La mente si lascia condizionare dall’immagine che crea coinvolgimento in coloro che la stanno osservando, tale coinvolgimento è un dato fondamentale per chi fa marketing. L’engagement è in grado di spingere l’utente non convinto a completare un acquisto.
Partiamo dai dati:

  • Gli utenti trascorrono il 10% del tempo in più ad osservare un immagine, piuttosto che a leggere il contenuto associato;
  • Inserire elementi visivi nelle campagne Facebook genera un +65% di engagement anche solo dopo un mese di attività;
  • Tweet con immagini o foto possono generare fino a +150% retweet rispetto a quelli senza immagini;
  • Call to action con immagini sono più efficaci del 43% rispetto a quelle senza;

Immagine e coinvolgimento
Durante una campagna di advertising bisogna fare molta attenzione ad utilizzare l’immagine giusta, se si utilizza un esempio sbagliato il guadagno viene influenzato negativamente. Nel presentare un prodotto bisogna rispecchiare il proprio target di riferimento e dare vita a situazioni nelle quali l’utente possa rispecchiarsi.
L’immagine ha il potere di cambiare la percezione del prodotto, l’associazione visiva è infatti fondamentale per vendere, se ad esempio durante una campagna vengono sbagliati colore o struttura rischiamo di inficiare il numero delle vendite.
A questo proposito facciamo riferimento ai Visual Hammers, ovvero strumenti che attraverso le immagini fissano nella mente un concetto verbale che se fosse rimasto unicamente verbale avrebbe avuto molte meno probabilità di imprimersi con forza nella mente dei consumatori.
Alcuni esempi possono essere:
Coca Cola: riconoscibile dalla sagoma della propria bottiglia
Loboutin: scarpe con suola rossa
Coccolino: caratterizzato dall’immagine dell’orsetto
Questi esempi ci fanno capire che per un Digital Branding efficace bisogna pensare al modo in cui il prodotto si infila nella mente del cliente.

Coccolino brand

Coccolino brand

L’immagine perfetta
Le immagini quindi comunicano, e sono in grado di creare connessioni, coinvolgimento e incrementare le vendite, ma in che modo possiamo creare l’immagine perfetta?
Gli ingredienti che costituiscono un immagine efficace sono:
– La coerenza con il target e il contenuto testuale;
– Soggetti che generano emozione;
– Composizione essenziale;
Denotatività degli elementi.
L’immagine giusta possiede quindi un mix di caratteristiche che correttamente utilizzate possono dare valore alle campagne marketing e sono addirittura in grado di sostituire le parole.

Attenzione ai social
Sappiamo bene che oggi integrare le campagne sui social network è diventato un passaggio fondamentale, ma come in ogni altro ambito bisogna fare attenzione a non incorrere in alcuni errori.
Innanzitutto è fondamentale rispettare alcune linee guida per non incappare nella censura, in quanto, vedere il proprio contenuto pubblicitario censurato oltre che controproducente non è affatto piacevole.

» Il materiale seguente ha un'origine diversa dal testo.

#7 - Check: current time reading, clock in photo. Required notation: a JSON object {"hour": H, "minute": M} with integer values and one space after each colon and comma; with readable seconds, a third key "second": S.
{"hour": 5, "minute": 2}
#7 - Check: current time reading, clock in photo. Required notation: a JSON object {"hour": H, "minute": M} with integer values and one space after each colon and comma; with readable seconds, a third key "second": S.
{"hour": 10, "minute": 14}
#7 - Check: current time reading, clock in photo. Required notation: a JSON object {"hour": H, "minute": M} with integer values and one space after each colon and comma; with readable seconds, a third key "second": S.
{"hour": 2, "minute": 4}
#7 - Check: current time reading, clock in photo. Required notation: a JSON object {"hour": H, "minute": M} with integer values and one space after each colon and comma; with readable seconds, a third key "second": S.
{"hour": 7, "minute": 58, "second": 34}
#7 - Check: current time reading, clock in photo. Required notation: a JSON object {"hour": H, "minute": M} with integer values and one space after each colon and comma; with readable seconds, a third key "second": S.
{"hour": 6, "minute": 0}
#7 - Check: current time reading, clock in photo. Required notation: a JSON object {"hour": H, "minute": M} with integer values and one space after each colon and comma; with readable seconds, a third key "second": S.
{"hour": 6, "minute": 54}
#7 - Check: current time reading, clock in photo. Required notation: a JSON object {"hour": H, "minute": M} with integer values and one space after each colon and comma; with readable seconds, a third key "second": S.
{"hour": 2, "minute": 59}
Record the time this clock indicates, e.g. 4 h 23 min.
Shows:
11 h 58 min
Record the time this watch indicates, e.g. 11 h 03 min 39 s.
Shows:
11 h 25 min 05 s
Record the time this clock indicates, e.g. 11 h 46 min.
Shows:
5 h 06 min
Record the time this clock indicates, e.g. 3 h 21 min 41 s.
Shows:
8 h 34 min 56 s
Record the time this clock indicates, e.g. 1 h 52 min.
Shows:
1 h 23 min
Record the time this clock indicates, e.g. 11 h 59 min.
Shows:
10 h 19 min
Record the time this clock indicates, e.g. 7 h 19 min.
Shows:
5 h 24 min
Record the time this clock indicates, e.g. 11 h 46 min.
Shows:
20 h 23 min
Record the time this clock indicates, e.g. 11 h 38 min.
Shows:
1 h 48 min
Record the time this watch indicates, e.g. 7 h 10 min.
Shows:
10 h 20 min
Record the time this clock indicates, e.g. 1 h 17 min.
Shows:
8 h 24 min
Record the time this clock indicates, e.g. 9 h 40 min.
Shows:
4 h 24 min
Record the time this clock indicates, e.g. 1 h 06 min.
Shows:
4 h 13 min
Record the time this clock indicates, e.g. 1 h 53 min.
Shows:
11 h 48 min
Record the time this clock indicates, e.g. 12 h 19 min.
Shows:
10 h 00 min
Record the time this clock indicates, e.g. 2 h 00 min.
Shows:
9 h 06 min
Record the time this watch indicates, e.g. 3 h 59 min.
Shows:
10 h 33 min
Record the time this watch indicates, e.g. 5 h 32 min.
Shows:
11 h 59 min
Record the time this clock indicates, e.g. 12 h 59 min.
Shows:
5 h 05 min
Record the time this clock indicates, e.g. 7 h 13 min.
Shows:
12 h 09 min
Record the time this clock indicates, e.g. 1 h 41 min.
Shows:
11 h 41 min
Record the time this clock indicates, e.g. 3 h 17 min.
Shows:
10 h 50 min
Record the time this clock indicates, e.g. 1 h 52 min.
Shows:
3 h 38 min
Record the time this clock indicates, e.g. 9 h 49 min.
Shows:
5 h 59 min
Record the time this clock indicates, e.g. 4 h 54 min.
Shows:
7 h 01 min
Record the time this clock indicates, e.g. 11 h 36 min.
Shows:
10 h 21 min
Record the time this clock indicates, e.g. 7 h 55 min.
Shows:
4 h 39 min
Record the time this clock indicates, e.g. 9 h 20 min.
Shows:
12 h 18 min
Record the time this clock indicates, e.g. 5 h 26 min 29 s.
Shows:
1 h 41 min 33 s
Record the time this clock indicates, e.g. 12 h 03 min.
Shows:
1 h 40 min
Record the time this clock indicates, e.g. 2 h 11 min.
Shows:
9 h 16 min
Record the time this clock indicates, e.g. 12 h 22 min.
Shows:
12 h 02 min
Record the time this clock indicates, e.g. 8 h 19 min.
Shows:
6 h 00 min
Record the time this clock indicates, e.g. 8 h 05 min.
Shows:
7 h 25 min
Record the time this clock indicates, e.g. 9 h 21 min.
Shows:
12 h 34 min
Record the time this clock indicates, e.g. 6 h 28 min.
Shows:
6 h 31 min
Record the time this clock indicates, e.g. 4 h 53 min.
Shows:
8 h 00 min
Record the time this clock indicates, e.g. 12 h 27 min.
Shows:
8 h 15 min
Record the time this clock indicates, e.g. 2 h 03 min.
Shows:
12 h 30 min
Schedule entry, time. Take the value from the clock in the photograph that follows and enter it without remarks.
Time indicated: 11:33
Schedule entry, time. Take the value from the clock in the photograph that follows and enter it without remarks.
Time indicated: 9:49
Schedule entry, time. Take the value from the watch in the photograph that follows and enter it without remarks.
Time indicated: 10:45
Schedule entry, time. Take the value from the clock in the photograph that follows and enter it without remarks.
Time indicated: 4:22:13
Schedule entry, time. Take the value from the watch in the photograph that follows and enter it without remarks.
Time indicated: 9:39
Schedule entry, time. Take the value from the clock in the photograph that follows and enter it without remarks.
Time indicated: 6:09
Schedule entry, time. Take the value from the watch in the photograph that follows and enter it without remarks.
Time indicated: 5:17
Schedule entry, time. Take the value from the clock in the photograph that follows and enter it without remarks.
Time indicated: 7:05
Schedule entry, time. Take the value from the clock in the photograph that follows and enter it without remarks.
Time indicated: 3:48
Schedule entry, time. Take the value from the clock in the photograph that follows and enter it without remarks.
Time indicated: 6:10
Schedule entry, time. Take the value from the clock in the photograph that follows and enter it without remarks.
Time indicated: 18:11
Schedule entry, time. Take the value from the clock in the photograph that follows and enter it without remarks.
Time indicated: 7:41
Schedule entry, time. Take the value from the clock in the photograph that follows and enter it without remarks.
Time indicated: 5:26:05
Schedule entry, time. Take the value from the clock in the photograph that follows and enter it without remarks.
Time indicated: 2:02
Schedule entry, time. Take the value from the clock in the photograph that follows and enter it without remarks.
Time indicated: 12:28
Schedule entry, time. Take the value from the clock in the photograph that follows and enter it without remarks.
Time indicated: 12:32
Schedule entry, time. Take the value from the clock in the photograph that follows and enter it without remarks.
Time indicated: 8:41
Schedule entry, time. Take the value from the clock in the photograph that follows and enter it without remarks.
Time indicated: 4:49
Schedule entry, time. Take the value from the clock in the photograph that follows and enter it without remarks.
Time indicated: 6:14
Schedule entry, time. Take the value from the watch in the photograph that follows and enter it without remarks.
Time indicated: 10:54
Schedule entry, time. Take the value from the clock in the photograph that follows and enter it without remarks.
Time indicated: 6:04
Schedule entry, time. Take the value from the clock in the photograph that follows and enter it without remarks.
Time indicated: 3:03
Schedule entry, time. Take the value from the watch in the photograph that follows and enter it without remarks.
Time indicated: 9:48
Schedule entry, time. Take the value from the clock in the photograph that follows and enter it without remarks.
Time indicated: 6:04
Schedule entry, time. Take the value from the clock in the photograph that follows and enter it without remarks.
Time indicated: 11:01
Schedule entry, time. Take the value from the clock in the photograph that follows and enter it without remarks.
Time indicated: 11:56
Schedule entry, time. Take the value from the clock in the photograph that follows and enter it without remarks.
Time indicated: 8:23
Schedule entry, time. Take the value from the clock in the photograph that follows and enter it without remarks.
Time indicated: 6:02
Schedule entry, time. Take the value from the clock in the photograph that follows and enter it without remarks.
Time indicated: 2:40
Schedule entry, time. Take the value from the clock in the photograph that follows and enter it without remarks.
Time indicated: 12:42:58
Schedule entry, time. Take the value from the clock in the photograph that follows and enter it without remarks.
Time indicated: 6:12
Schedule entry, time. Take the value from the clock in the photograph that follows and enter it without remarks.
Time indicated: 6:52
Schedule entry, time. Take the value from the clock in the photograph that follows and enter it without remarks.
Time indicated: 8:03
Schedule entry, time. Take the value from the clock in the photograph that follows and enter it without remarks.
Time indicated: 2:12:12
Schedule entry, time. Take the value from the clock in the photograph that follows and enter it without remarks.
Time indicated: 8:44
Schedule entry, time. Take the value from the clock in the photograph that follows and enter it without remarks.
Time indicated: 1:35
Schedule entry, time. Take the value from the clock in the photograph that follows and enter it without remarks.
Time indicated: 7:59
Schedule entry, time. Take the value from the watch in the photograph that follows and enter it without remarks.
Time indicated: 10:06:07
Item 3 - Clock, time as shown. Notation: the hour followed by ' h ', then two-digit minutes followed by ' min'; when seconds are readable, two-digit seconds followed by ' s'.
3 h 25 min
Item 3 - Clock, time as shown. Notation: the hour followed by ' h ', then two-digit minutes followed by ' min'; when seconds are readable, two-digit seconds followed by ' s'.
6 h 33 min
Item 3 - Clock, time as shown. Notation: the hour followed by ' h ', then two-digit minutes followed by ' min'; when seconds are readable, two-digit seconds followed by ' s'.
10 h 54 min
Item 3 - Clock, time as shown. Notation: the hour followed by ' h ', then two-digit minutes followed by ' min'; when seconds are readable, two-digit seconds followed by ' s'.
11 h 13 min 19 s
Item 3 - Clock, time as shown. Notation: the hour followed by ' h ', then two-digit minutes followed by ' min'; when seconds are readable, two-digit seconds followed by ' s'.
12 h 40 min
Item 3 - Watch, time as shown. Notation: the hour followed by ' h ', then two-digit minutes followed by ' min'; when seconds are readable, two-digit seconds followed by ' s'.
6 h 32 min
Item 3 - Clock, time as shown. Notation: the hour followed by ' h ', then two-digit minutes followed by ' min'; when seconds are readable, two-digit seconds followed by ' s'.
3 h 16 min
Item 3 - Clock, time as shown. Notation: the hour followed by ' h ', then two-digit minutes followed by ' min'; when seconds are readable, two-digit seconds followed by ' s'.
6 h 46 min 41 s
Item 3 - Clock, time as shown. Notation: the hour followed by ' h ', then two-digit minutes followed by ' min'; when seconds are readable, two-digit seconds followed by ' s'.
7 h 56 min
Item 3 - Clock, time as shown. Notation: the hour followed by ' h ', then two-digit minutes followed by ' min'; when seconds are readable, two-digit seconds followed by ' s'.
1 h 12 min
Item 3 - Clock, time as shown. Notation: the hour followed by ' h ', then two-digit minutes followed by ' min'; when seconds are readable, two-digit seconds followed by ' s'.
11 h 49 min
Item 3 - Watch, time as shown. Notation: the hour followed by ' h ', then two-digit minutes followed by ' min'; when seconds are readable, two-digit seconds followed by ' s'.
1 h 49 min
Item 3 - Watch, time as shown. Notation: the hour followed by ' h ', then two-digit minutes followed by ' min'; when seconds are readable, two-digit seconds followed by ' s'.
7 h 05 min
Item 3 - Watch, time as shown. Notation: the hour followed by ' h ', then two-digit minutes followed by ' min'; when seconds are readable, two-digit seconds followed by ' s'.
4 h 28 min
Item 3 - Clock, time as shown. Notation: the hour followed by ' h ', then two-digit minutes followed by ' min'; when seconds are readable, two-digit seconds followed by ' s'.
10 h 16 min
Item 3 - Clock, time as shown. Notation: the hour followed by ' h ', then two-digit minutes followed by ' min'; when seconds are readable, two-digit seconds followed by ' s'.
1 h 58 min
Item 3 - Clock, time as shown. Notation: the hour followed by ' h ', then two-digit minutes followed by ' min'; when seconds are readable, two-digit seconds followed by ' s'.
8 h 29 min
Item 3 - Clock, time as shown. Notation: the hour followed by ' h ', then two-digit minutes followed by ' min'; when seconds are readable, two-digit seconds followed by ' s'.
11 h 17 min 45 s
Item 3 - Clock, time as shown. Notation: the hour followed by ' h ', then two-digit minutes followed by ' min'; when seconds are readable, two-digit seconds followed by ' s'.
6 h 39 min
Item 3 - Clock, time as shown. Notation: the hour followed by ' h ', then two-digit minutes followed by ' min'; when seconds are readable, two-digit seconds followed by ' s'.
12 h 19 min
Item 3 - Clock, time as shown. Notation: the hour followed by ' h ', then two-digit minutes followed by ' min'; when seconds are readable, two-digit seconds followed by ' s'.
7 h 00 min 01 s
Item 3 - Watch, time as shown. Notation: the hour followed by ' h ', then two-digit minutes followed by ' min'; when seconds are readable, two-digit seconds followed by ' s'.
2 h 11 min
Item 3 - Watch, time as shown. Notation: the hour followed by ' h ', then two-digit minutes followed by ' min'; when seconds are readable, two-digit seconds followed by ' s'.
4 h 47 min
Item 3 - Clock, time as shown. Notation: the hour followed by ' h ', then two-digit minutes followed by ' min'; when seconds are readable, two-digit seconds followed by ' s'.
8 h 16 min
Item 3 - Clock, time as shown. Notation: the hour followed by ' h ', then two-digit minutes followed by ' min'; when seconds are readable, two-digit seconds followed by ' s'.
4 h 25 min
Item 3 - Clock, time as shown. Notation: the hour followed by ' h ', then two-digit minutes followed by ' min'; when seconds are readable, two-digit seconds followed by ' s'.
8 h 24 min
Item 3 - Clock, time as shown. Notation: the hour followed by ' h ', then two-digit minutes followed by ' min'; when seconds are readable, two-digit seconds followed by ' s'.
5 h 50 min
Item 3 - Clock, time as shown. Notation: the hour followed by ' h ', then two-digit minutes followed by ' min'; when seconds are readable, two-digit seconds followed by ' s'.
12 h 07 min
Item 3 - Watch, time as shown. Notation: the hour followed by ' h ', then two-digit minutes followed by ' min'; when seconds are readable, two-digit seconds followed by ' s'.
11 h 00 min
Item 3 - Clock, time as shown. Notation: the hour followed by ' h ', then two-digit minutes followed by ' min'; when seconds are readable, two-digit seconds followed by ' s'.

Inoltre è bene utilizzare le immagini seguendo le dimensioni suggerite ed infine rendere compatibile la pubblicità sui social con le campagne di advertising in modo da non proporre i contenuti più disparati.

Concludo ricordando che non tutto su internet è gratis, dobbiamo infatti fare molta attenzione alle varie licenze e verificare la fonte di ogni immagine se non vogliamo avere brutti scherzi, in questi casi quindi l’immagine è potere, solo se sappiamo come usarla.